I don’t mind kids. Sometimes I even really like them. They can be adorable, cute and all things nice. (And just when you let your guard down, they can morph into little devils!) No really, I do like kids. Most of the time.
I was flying to New York recently and on the rather long, boring and late flight I decided to get some shut-eye. It was during my shoe fitting at Ferragamo that I felt a sharp jab of pain in my arm. Shouldn’t my feet hurt, if there has to be any pain in the first place? And then it hit me, oh wait a minute, am on a flight, catching some zzzs, and anyway who buys shoes at Ferragamo?? So I frantically open my eyes and almost jump up from my seat half expecting the plane to go hurtling down. But no such luck. It was just a kid. A pint sized devil who decided the coloring books were too blasé for him and while his own mom napped, he proceeded to work his green marker on my beautiful crisp white shirt! Great! I was outraged. I turned to the mom expecting her to deal with her tiny tornado, instead, she gives me a sheepish grin and says,”Oh am so sorry! But they are just kids, what can you do?” What? Certain Chinese torture methods come to mind. But yeah, what can you do? Consumed by awkward political correctness, I rushed to assure her it was ok. Kids right?

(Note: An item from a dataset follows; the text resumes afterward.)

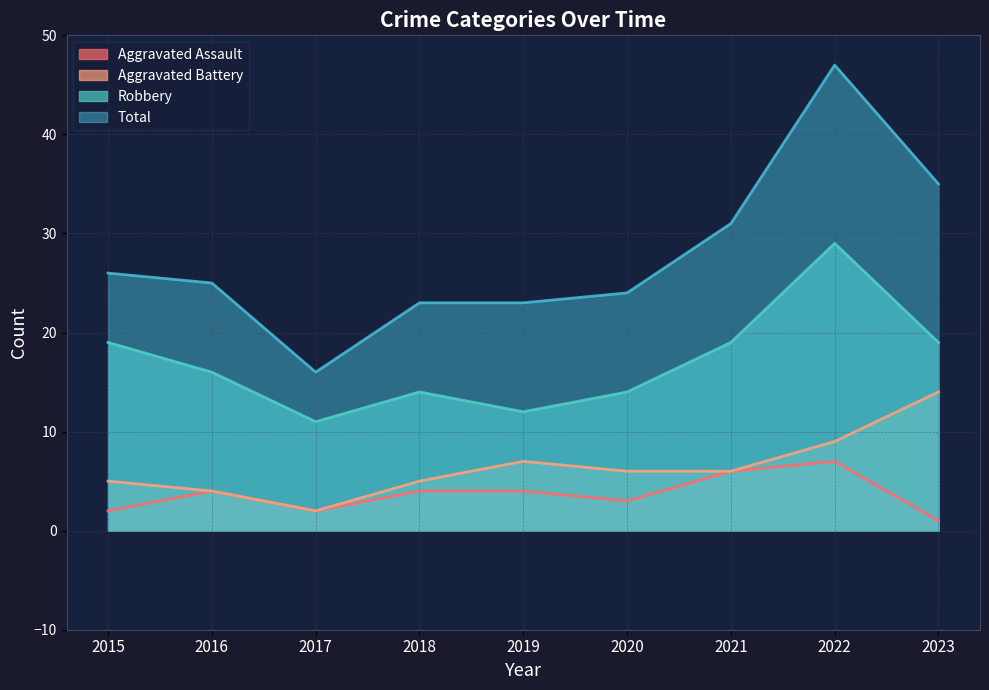

True or false: Aggravated Assault has a value of 3 at 2021.

False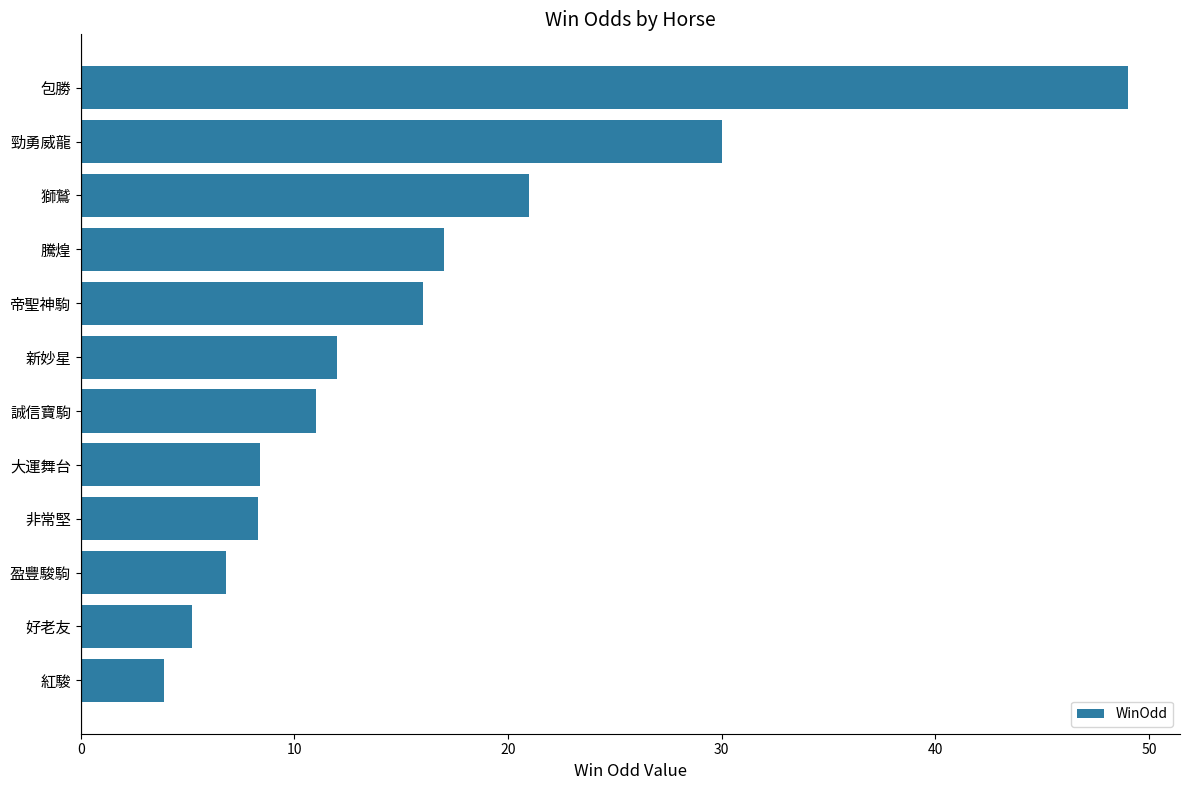

Read the value at 非常堅.

8.3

It was a good thing we had reservations at Tao later that night. I needed a drink. And they don’t allow kids in there.
Ever been to a popular restaurant for a Sunday brunch with teeming family patrons? Every time you want to head to the buffet line, its like tackling a collision course with all the children running around(though it works well for my diet!). When I set my eyes on the dessert plate, I want my path cleared damnit, and then, if I see a little tyke coming straight at me or hovering dangerously close, I have my own strategy! I put on my war face. Stops them dead in their tracks. They of course scurry frightened and I put on my innocent lil’, ‘what, me??’, face. Works like a charm. Every time.
Something about the Art Of War!
And we all know how psychotic parents seem to turn once they have kids. But seriously if I run into one more parent who forces their kids to ‘perform’ in their living-rooms or elsewhere, in front of their guests or friends, I really might just die. I don’t want your kid to deliver his prize-winning speech, favorite poem, latest dance moves or expert rendition of a song unless I explicitly ask for it. Can’t you see the poor kid is miserable? Worse are the kids who enjoy it. They grow up to rule countries. And we all know how that story goes.
Have you ever been on the phone with a new mom? They stop mid-sentence and start talking to their kid and you are left thinking of many choice expletives and just when you are warming up, they are back with you! And the kind who insist on putting their babies to gurgle on the phone are the worst kind. Am not interested. And let the damn kid learn how to talk first. Geez.
Yes we know kids are adorable. But sometimes they are just downright painful and you have to call them on it. Really. I mean there’s just so much pressure to turn into a gushing, fawning nincompoop as soon as you see a kid! Bah!
Am not Cruella. But don’t turn me into Mary Poppins!